« Pays le plus dangereux au monde pour les femmes ». L’Afghanistan est arrivé en tête du classement réalisé en 2011 par la Fondation Thomson Reuters, s’appuyant sur le taux élevé de mortalité maternelle, de mariage forcé et d’alphabétisme féminin. Plus d’une décennie après la chute des Talibans, où en sont les droit des femmes afghanes ?
Chekeba Hachemi est née en Afghanistan. Elle a fui le pays à pied pendant la première guerre d’Afghanistan lorsqu’elle avait 11 ans et est arrivée en France où elle est restée jusqu’à la fin de ses études. Après avoir créé AL, Chekeba n’a cessé de voyager entre les deux pays et est devenue la première femme afghane diplomate en 2001. Son dernier livre, L’insolente de Kaboul, revient son sur histoire personnelle ainsi que sur la situation des femmes afghanes. |
Dans un rapport de septembre dernier, intitulé « Afghanistan, Ending Child Marriage and Domestic Violence », Human Rights Watch s’attaque à la pratique encore répandue des mariages forcés, qui touche 70 à 80% des jeunes filles, et à leurs conséquences souvent désastreuses. Mariées trop tôt, les adolescentes âgées de 15 à 19 ans ont deux fois plus de risque de mourir de complications liées à la grossesse ou à l’accouchement que les femmes âgées de plus de 20 ans. Pour celles qui ont moins de 15 ans, ce risque est multiplié par 5.
Le verdict d’HRW est sans appel : le pays détient l’un des taux de mortalité maternelle les plus élevés au monde et « une femme afghane meurt toutes les deux heures pour cause de grossesse ». Heureusement, de nombreux acteurs se mobilisent pour faire évoluer ces réalités. C’est le cas de l’association Afghanistan Libre (AL). Fondée en 1996 par Chekeba Hachemi, l’association est présente dans le district de Paghman, à proximité de Kaboul, et dans la vallée du Panjshir. Cette région montagneuse à majorité tadjike a été très touchée par les offensives des troupes soviétiques puis des Talibans.
Afghanistan Libre concentre son action sur plusieurs volets.
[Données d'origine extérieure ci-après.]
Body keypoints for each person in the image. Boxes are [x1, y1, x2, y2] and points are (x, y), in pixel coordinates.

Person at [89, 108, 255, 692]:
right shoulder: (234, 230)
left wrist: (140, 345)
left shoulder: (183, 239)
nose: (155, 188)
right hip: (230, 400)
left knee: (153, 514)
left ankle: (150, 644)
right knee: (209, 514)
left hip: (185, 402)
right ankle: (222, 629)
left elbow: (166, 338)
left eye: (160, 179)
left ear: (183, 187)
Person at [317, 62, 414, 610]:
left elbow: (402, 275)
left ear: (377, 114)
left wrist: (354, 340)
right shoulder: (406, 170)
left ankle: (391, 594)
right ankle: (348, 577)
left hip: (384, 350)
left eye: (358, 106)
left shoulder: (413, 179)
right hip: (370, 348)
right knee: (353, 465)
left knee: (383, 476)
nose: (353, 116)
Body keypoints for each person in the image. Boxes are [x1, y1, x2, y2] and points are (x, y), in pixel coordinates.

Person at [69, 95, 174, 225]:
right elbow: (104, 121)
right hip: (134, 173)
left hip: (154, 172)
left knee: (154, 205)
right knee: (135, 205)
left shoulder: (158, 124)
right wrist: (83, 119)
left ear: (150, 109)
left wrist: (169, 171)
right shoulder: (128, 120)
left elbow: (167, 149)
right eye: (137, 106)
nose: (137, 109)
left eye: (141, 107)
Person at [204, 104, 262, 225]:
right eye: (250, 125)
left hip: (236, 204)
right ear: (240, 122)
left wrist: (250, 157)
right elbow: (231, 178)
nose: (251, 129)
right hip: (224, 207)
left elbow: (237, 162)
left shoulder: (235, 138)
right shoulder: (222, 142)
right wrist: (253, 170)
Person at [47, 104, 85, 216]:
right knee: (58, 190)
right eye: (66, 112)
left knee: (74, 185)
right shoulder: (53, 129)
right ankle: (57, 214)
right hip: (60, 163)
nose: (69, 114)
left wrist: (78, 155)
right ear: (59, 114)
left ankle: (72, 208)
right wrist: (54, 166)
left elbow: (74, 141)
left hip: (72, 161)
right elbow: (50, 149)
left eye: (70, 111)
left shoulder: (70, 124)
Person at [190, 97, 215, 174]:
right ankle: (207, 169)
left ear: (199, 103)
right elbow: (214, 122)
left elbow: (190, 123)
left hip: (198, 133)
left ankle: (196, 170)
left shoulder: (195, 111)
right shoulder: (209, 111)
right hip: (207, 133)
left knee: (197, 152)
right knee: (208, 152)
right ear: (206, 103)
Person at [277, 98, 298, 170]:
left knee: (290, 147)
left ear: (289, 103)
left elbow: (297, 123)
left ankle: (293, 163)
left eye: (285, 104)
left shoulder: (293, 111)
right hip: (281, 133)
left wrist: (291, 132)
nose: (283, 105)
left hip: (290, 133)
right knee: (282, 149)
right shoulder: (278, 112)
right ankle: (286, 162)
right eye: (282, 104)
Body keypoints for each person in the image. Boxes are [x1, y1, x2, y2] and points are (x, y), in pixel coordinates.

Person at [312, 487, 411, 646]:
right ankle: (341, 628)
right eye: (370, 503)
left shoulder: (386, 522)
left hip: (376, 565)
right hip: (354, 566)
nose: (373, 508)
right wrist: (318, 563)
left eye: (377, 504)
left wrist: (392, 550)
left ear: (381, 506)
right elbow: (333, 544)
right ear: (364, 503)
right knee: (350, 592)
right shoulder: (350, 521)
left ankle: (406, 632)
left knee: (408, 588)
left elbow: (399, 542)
Le plus important est sans conteste la construction de lycées pour filles car« même lorsque l’on a des droits, tant qu’on n’a pas accès à l’éducation, on ne peut pas se défendre », nous explique Chekeba . Comme l’indique Liesl Gerntholtz, directrice de la division Droits des femmes à HRW, la loi signée en 2009 par le Président Karzaï contre les violences conjugales et les mariages des enfants a permis d’instaurer un cadre juridique, mais les pratiques n’ont que très peu évolué. Et c’est bien là toute la difficulté : faire appliquer les lois face aux coutumes et traditions.
Éduquer les filles, c’est aussi donner à la moitié de la population les moyens de participer au développement du pays. Florent Caillibotte, actuellement chef de mission à Kaboul pour AL, atteste des retombées positives des programmes : « les bénéficiaires sont contents et nous recevons de nouvelles demandes. De plus en plus de jeunes filles poursuivent leurs études et ont l’opportunité d’accéder à un emploi. Même s’ils demeurent très genrés pour le moment, il s’agit d’un pas énorme ».
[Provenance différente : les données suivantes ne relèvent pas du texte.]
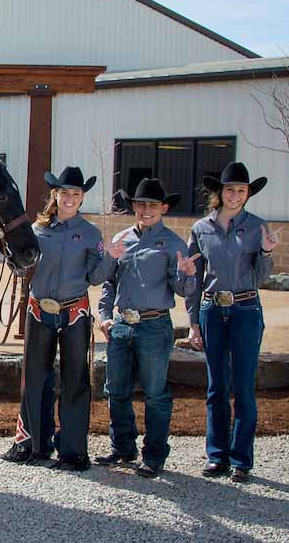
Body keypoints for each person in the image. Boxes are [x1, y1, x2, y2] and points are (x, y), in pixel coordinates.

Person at [2, 167, 124, 471]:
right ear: (55, 195)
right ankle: (30, 444)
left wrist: (109, 257)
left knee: (75, 380)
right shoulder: (37, 229)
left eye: (75, 194)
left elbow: (95, 277)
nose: (69, 198)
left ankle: (72, 451)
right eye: (64, 193)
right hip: (39, 309)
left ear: (82, 198)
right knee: (34, 377)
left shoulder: (91, 234)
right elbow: (23, 263)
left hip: (74, 312)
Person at [95, 178, 199, 478]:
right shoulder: (121, 239)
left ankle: (154, 455)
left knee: (155, 393)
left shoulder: (174, 244)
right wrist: (104, 315)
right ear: (134, 207)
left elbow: (182, 290)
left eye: (153, 205)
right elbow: (110, 283)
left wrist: (188, 276)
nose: (146, 210)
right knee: (116, 389)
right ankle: (122, 447)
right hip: (121, 326)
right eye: (141, 204)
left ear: (164, 208)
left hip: (154, 325)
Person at [186, 162, 277, 483]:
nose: (235, 195)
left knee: (243, 388)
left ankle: (241, 460)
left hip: (245, 310)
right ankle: (217, 456)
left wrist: (266, 253)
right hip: (211, 310)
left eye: (241, 190)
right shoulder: (200, 229)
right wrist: (193, 321)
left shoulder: (257, 227)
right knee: (216, 387)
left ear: (248, 193)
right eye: (230, 190)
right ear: (219, 193)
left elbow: (262, 277)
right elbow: (194, 279)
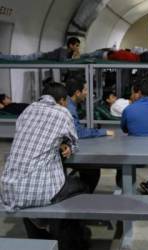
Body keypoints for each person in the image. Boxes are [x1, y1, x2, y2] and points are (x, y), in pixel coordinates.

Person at [0, 82, 90, 250]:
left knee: (30, 190)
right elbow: (74, 142)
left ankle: (39, 234)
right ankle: (71, 242)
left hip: (9, 187)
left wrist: (58, 143)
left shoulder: (27, 111)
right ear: (62, 100)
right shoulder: (62, 113)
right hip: (36, 191)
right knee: (80, 187)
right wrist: (68, 146)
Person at [65, 77, 114, 193]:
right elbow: (78, 133)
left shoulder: (70, 104)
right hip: (65, 151)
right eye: (85, 90)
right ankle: (84, 195)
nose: (87, 93)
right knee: (92, 169)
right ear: (77, 92)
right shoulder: (69, 108)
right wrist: (103, 132)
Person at [0, 37, 80, 61]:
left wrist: (75, 55)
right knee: (19, 58)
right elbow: (62, 61)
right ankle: (2, 56)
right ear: (71, 45)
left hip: (39, 56)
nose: (77, 47)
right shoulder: (63, 50)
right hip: (37, 56)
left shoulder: (68, 52)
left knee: (19, 58)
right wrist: (74, 58)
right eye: (76, 45)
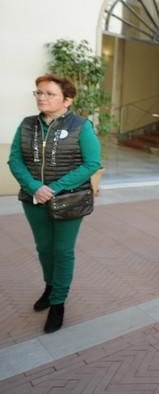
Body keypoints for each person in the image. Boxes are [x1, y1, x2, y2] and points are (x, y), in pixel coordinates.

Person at [7, 73, 101, 333]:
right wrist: (35, 187)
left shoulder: (81, 126)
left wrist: (55, 188)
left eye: (49, 93)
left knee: (62, 250)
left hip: (69, 200)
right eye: (39, 92)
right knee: (44, 248)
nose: (42, 97)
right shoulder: (27, 125)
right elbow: (15, 160)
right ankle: (49, 287)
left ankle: (58, 303)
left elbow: (92, 163)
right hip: (33, 199)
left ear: (67, 100)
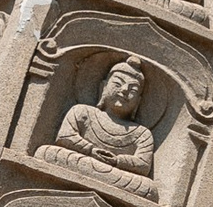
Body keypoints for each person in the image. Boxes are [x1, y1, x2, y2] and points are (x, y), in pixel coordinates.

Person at [35, 60, 160, 198]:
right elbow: (64, 137)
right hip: (81, 160)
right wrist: (91, 150)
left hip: (116, 173)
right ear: (104, 87)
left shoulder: (142, 133)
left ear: (138, 101)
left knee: (147, 188)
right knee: (48, 153)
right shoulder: (82, 111)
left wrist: (117, 161)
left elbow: (143, 164)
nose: (124, 90)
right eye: (118, 84)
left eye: (133, 90)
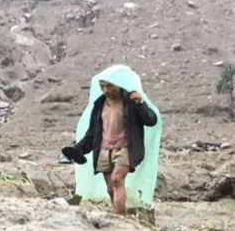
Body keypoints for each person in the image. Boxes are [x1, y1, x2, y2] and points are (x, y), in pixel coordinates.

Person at [61, 65, 161, 216]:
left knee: (116, 180)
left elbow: (151, 120)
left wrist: (140, 104)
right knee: (110, 187)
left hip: (126, 147)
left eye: (109, 86)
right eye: (102, 87)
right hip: (104, 149)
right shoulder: (99, 104)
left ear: (120, 85)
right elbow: (92, 134)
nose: (106, 90)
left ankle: (121, 219)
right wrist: (77, 150)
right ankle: (121, 213)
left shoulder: (131, 102)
« Ce qui fait notre force, c’est qu’on travaille véritablement avec les villageois. C’est pour cela qu’ils nous soutiennent et que nos projets sont pérennes, » poursuit Chekeba. Cette capacité à échanger avec les bénéficiaires directs et indirects des programmes permet de cibler leurs besoins et de mettre en place des solutions adaptées. Ce fut le cas pour les salles d’éducation à la santé. En 2002, lors d’un déplacement dans l’un des villages du Panjhsir, Chekeba s’est aperçue en discutant avec une villageoise que celle-ci était la première à atteindre l’âge de la ménopause. Personne ne savait ce que c’était.
Récompensée en 2011 par le Prix des Droits de l’homme de la République Française, AL est une association pionnière dans plusieurs domaines. En parallèle du volet éducatif, il s’agit de la seule association qui publie, en partenariat avec ELLE, l’unique magazine féminin d’Afghanistan ROZ que vous pouvez soutenir via notre plateforme.
En dépit de tous ces signes prometteurs, l’heure est à l’inquiétude. Le retrait des troupes américaines et l’approche des élections présidentielles en avril prochain font craindre un regain de conservatisme et un retour en arrière pour les droits des femmes. Aujourd’hui plus que jamais, la mobilisation est nécessaire pour conserver et renforcer les précieux acquis en termes d’égalité.